The new issue comes after Deutsche Bank announced on Friday that it will not call its US$1.25bn 4.789% AT1 next month, extending the bond for a second time, while it also announced that it will redeem at the first opportunity a US$1.5bn 7.5% AT1. 

Investors had been braced for a potential non-call after Deutsche officials, on an earnings call in January, flagged the foreign exchange loss that would be incurred if it were to redeem the bonds, and after the bank said it would take a deal-specific approach to AT1 calls in 2025. 

Unsurprisingly, the decision to extend the bonds – in a market where the majority of issuers routinely redeem bonds at the first opportunity – dominated much of the conversation around the new issue.

The nuances of the decision led to some debate among market participants over whether it could be categorised as being "less friendly" to bondholders, yet it was quickly evident that it had not stopped Deutsche from attracting substantial demand, as it built a peak order book that covered the size of the deal seven times over. 

Sole bookrunner Deutsche Bank marketed the deal with initial price thoughts of the 7.75% area. Around two and a half hours after books opened, the bank announced that demand had surpassed €9bn. 

It went on to set the coupon at 7.125% and the size at €1.5bn, on the back of more than €10.5bn of demand. The final book stood at around €10bn.

Some bankers away from the deal said the level of demand, coming so soon after the non-call announcement, reflected the maturity of the AT1 market. 

"The market has matured to the point now where people don't throw their hands up in anguish if somebody's not calling an instrument," said a syndicate banker away from the deal. 

"It does demonstrate that banks are capable of executing more active management strategy of their Tier 1 stacks and that it doesn't cause the same type of investor anxiety or animosity as it perhaps used to."

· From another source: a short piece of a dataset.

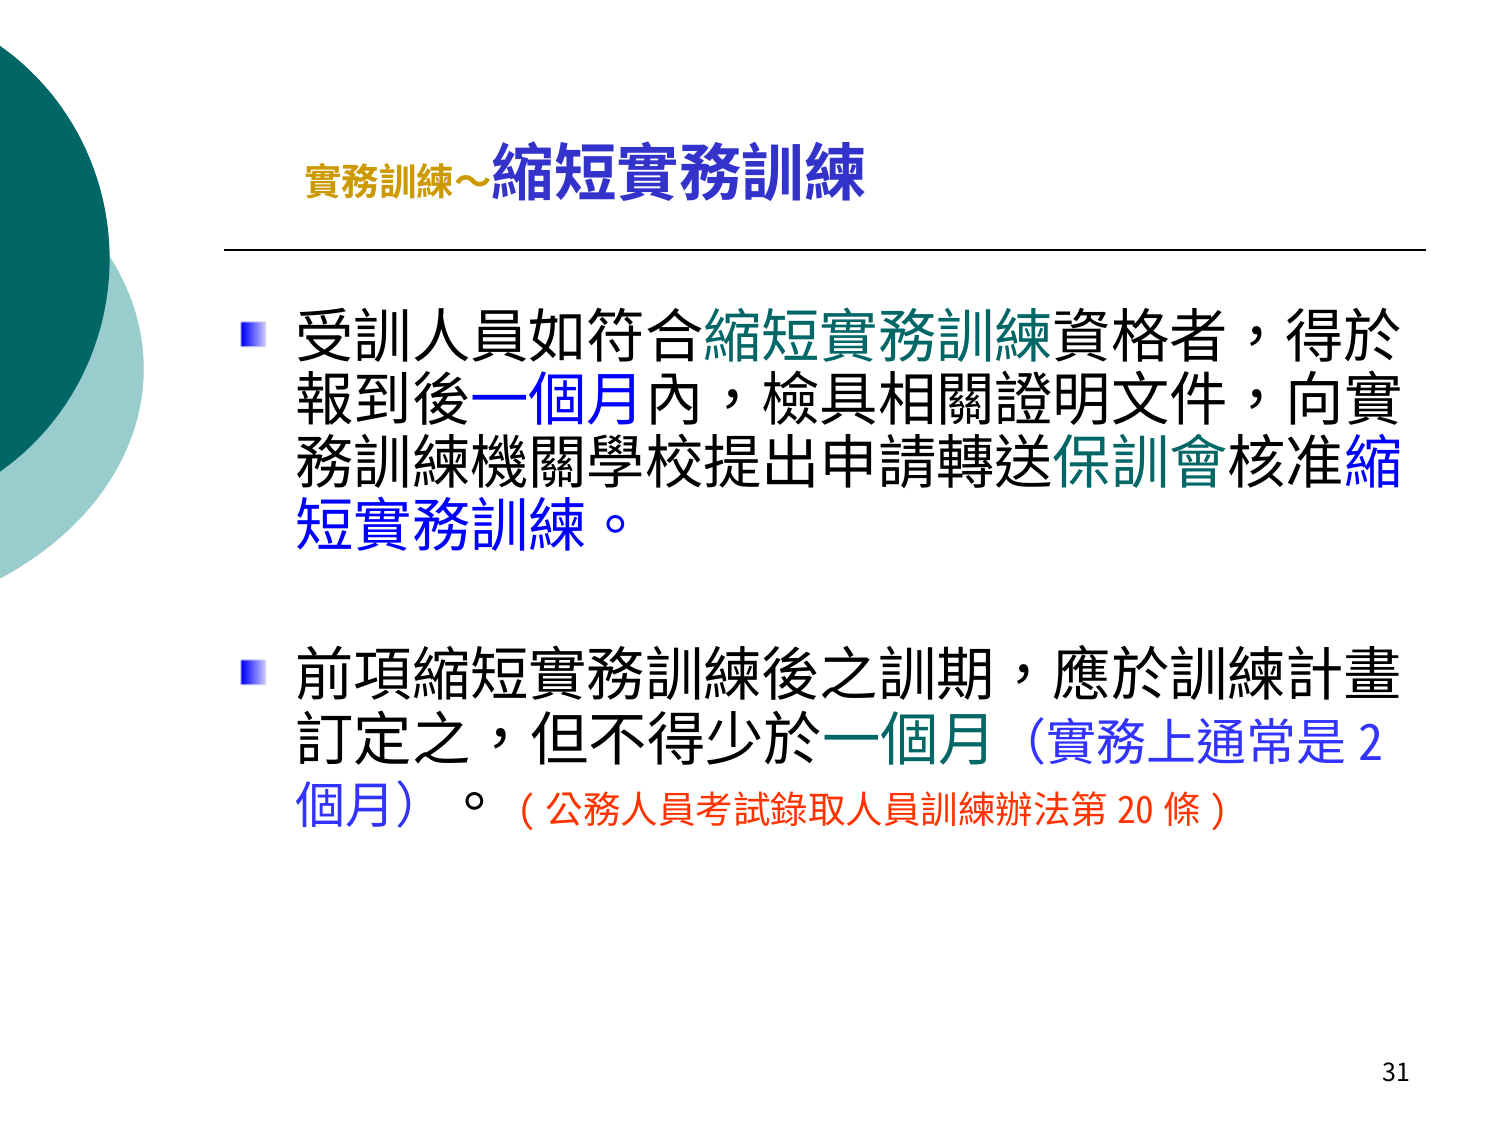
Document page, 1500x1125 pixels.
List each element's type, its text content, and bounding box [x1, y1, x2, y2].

text_box 實務訓練～縮短實務訓練 [289, 125, 975, 216]
list 受訓人員如符合縮短實務訓練資格者，得於報到後一個月內，檢具相關證明文件，向實務訓練機關學校提出申請轉送保訓會核准縮短實務訓練。 前項縮短實務訓練後之訓期，應於訓練計畫訂定之，但不得少於一個月（實務上通常是2個月）。(公務人員考試錄取人員訓練辦法第20條) [224, 299, 1425, 941]
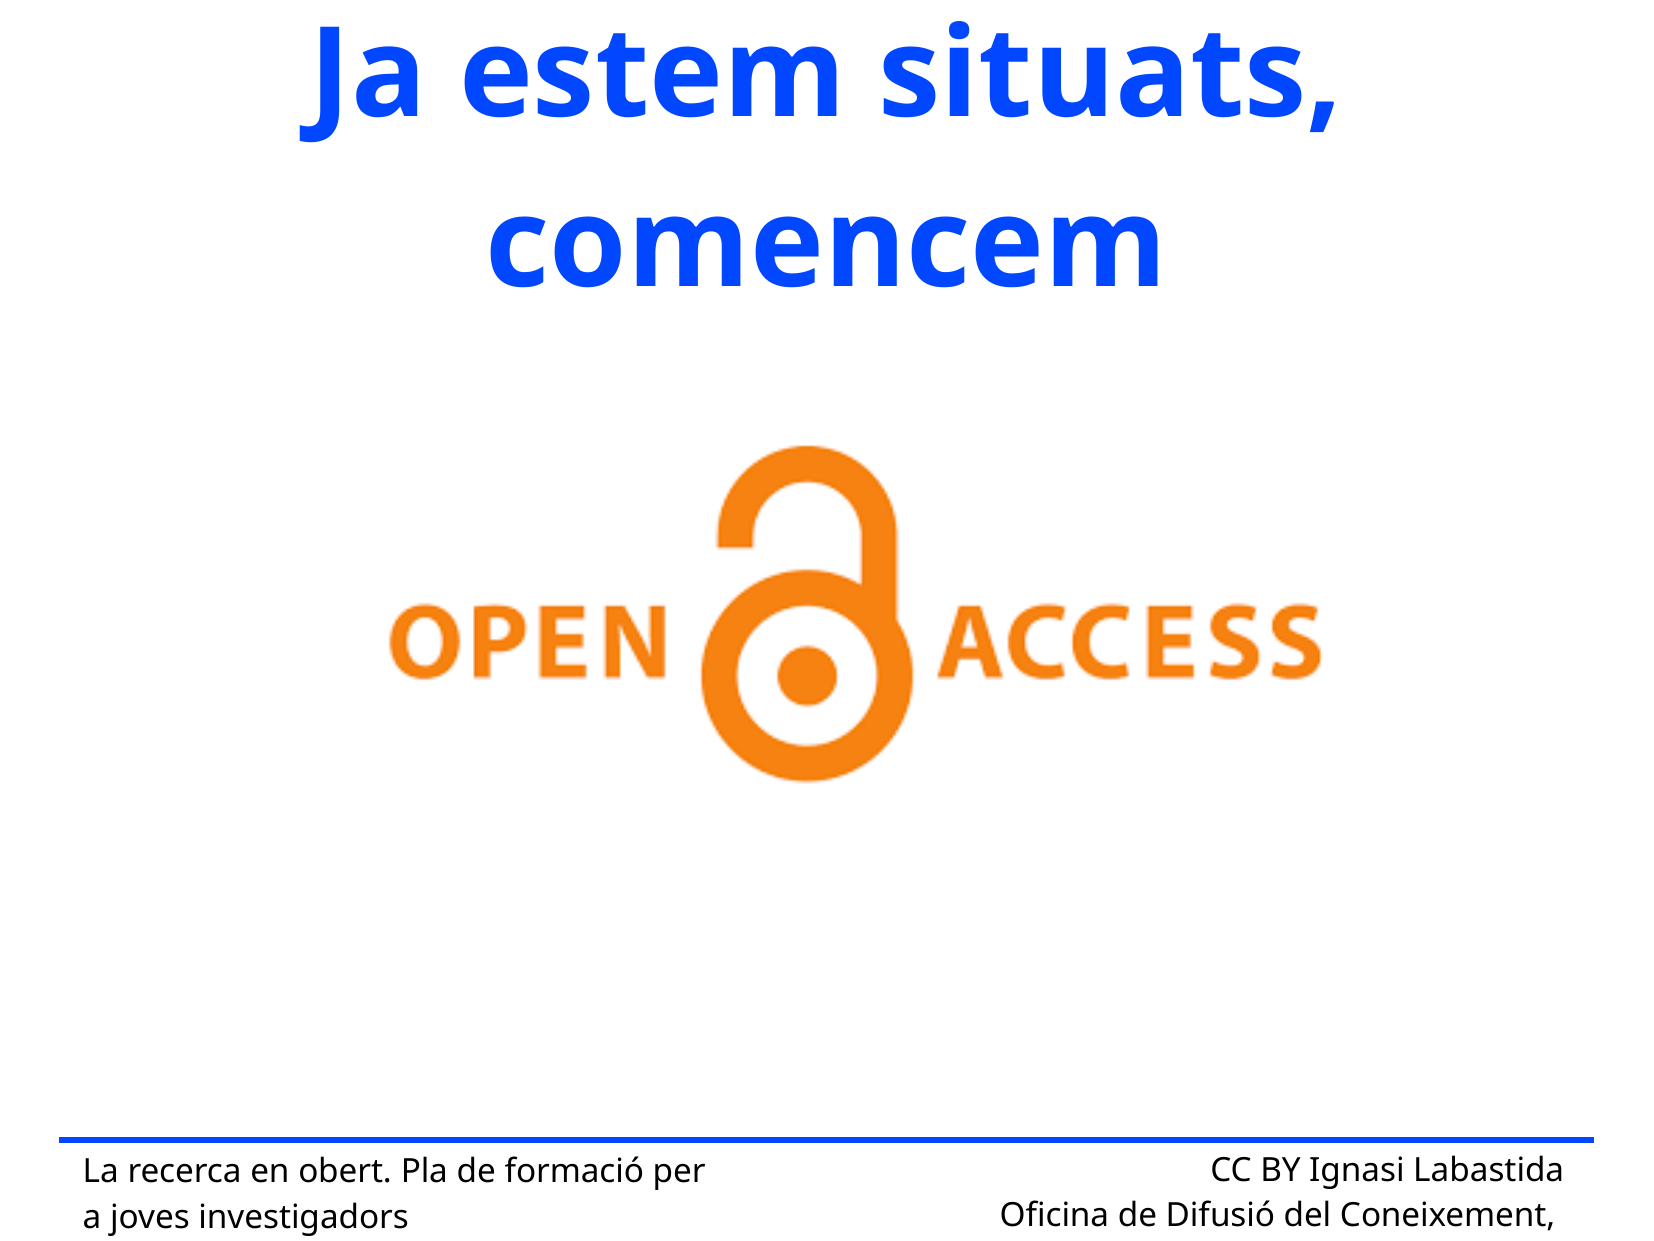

Some market participants said the non-call of the US$1.25bn 4.789% AT1 was of limited direct relevance to the new euro-denominated offering, given the decision was seemingly driven primarily by the potential FX loss. 

The US dollar bond, which was issued in 2014, is accounted for as an equity instrument on Deutsche's balance sheet using the US dollar/euro exchange rate at the time of issuance. Redeeming it would therefore result in an FX loss calculated by analysts to be more than €200m. Deutsche will also incur an FX loss due to the upcoming redemption of the US$1.5bn 7.5% AT1, but that loss is expected to be smaller.

Other bankers stressed that the latest Deutsche case is not comparable to previous non-call decisions from banks driven by the cost of refinancing a call with a new instrument. Based on current rates, the US dollar bond's 4.789% coupon is set to reset to around 8.5%. The bond traded up following the non-call announcement, with its cash price rising from 99.5 on Friday morning to 100 by Friday's close. 

"Tier 1 investors should be absolutely fine with getting extended in that situation," said a second syndicate banker. 

However, more broadly, Deutsche's track record on call decisions – the bank was also the first major European bank to skip the call of a Tier 2 bond in 2008 – is cited by market participants as being one of the factors behind the pickup the bank offers to peers in the AT1 market. 

One fund manager said the FX loss factor makes last week's non-call decision "idiosyncratic," but said that "other banks, notably the UK banks, have taken decent FX losses in the past when refinancing – hence this reflects DB’s less bondholder-friendly approach".

"Looking at where DB trades in AT1 versus Commerzbank, there is quite a wide spread differential. The market definitely penalises DB for higher extension risk."

Commerzbank's last euro AT1, for example, is a €750m 7.875% perpetual reset April 2032 note priced in June 2024 that was bid at a yield to call of 6.05% on Monday, according to Tradeweb figures.

Deutsche's last AT1 was a €1.5bn 7.375% perpetual reset April 2032 note priced in November that was on Monday bid at 6.88%. 

For further comparison, all of the other euro benchmark AT1s issued so far this year have been priced between 5.625% and 6.25%. 

The deal was ultimately priced with a reset spread of 460bp.